ELGAR: Piano Quintet; WALTON: Piano Quartet – Wu Han, piano/ Ani Kavafian, violin/ Arnold Sussmann, violin/ Paul Neubauer, viola/ Fred Sherry, cello – CMS

by | Feb 24, 2008 | Classical CD Reviews | 0 comments

ELGAR: Piano Quintet; WALTON: Piano Quartet – Wu Han, piano/ Ani Kavafian, violin/ Arnold Sussmann, violin/ Paul Neubauer, viola/ Fred Sherry, cello – CMS 6 5373 82505 2 2, 66:06 ****:

The players listed above are of course from the Chamber Music Society of Lincoln Center, reinvigorated by the artistic leadership of pianist Wu Han. Their new label, CMS, is looking like it is going to be a major player in the industry, if the releases so far are any indication. This release, with the intelligent and apt coupling of late Elgar and very early Walton, puts the lie to the notion that older and more mature is always the winner in terms of craftsmanship and inspiration.

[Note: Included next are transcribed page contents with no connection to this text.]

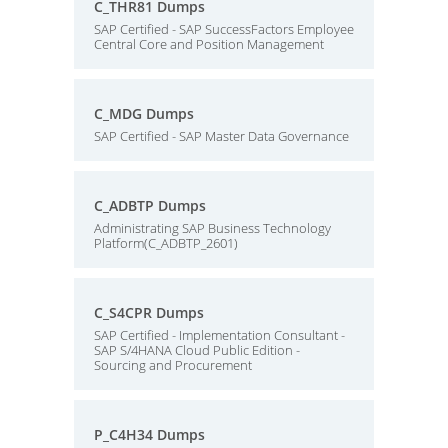
C_THR81 Dumps
SAP Certified - SAP SuccessFactors Employee
Central Core and Position Management
C_MDG Dumps
SAP Certified - SAP Master Data Governance
C_ADBTP Dumps
Administrating SAP Business Technology
Platform(C_ADBTP_2601)
C_S4CPR Dumps
SAP Certified - Implementation Consultant -
SAP S/4HANA Cloud Public Edition -
Sourcing and Procurement
P_C4H34 Dumps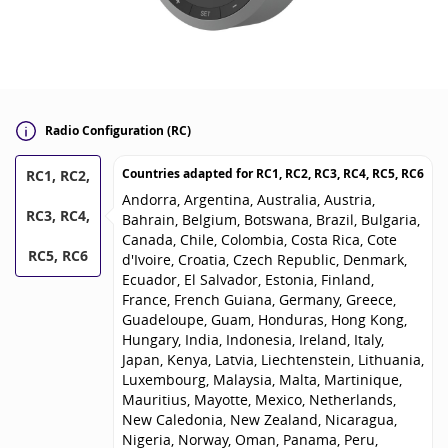
Radio Configuration (RC)
Countries adapted for
RC1, RC2, RC3, RC4, RC5, RC6
RC1, RC2,
Andorra, Argentina, Australia, Austria,
RC3, RC4,
Bahrain, Belgium, Botswana, Brazil, Bulgaria,
Canada, Chile, Colombia, Costa Rica, Cote
RC5, RC6
d'Ivoire, Croatia, Czech Republic, Denmark,
Ecuador, El Salvador, Estonia, Finland,
France, French Guiana, Germany, Greece,
Guadeloupe, Guam, Honduras, Hong Kong,
Hungary, India, Indonesia, Ireland, Italy,
Japan, Kenya, Latvia, Liechtenstein, Lithuania,
Luxembourg, Malaysia, Malta, Martinique,
Mauritius, Mayotte, Mexico, Netherlands,
New Caledonia, New Zealand, Nicaragua,
Nigeria, Norway, Oman, Panama, Peru,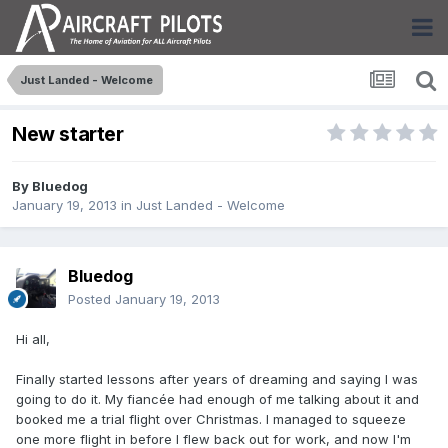
Just Landed - Welcome
New starter
By
Bluedog
January 19, 2013
in
Just Landed - Welcome
Bluedog
Posted
January 19, 2013
Hi all,
Finally started lessons after years of dreaming and saying I was
going to do it. My fiancée had enough of me talking about it and
booked me a trial flight over Christmas. I managed to squeeze
one more flight in before I flew back out for work, and now I'm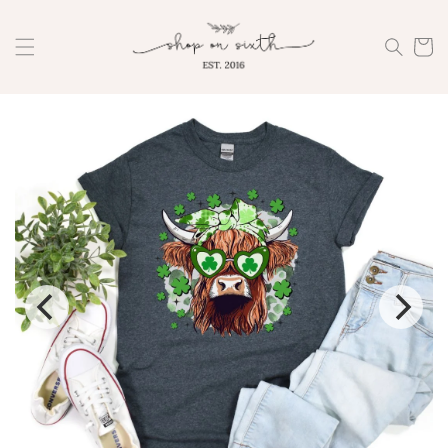
Skip to
content
Cart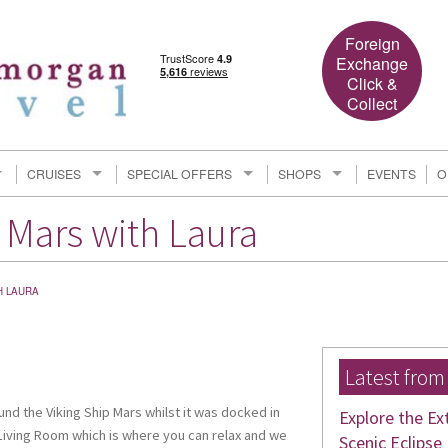
Foreign
Exchange
Click &
Collect
CRUISES
SPECIAL OFFERS
SHOPS
EVENTS
O
 Mars with Laura
H LAURA
Latest from
und the Viking Ship Mars whilst it was docked in
Explore the Ex
Living Room which is where you can relax and we
Scenic Eclipse 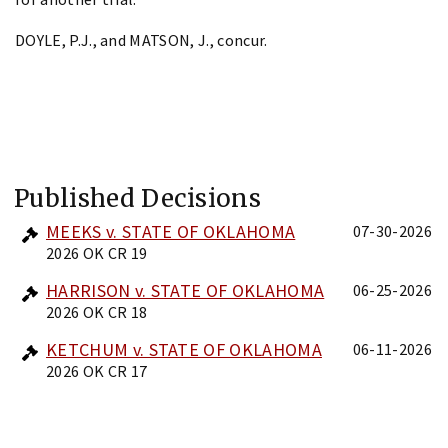
DOYLE, P.J., and MATSON, J., concur.
Published Decisions
MEEKS v. STATE OF OKLAHOMA
07-30-2026
2026 OK CR 19
HARRISON v. STATE OF OKLAHOMA
06-25-2026
2026 OK CR 18
KETCHUM v. STATE OF OKLAHOMA
06-11-2026
2026 OK CR 17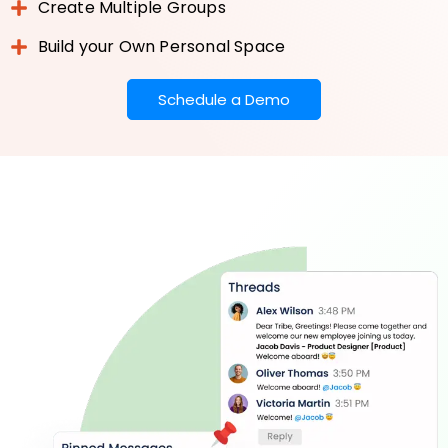
Create Multiple Groups
Build your Own Personal Space
Schedule a Demo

The truth of the matter is that the Elgar quintet is a disturbing and inconsistent piece of music. It is diffuse, meandering, and manically moody. It is a haunting, subversively romantic work that lacks the glue needed to be persuasive. As a result of this lack of proper construction, the work dreamily (and even depressingly) works on the emotions in a negative way. This is not to say that art has no right to affect us thus; but it also has the duty to be understandable, and only in the Adagio do we fell secure in the direction that Elgar is trying to take us.

What a difference we find in the Walton, and this from a composer giving us his first major work at the age of 17! Though written at the same time as the Elgar, the tone could not be more diverse. The spiky rhythms and instinctively-wrought melodic content fit like a glove, making this work fully equal to many and other more “mature” products from composers who have contributed the piano quartet form. This was an auspicious start to a career marked by this same sort of careful, considered and integrated workmanship. When he turned 20 a few years later, the poems of Edith Sitwell’s Façade were set, and his career was off to the races.

I don’t think you can ask for better performances of this music. The Nash ensemble offers the Elgar along with his Violin Sonata on Hyperion, and the wonderful Maggini Quartet couples the Walton with his String Quartet, for those more inclined to a budget. But the sound on this disc, recorded at Lincoln Center, is second to none for standard CDs – only SACD would have improved it.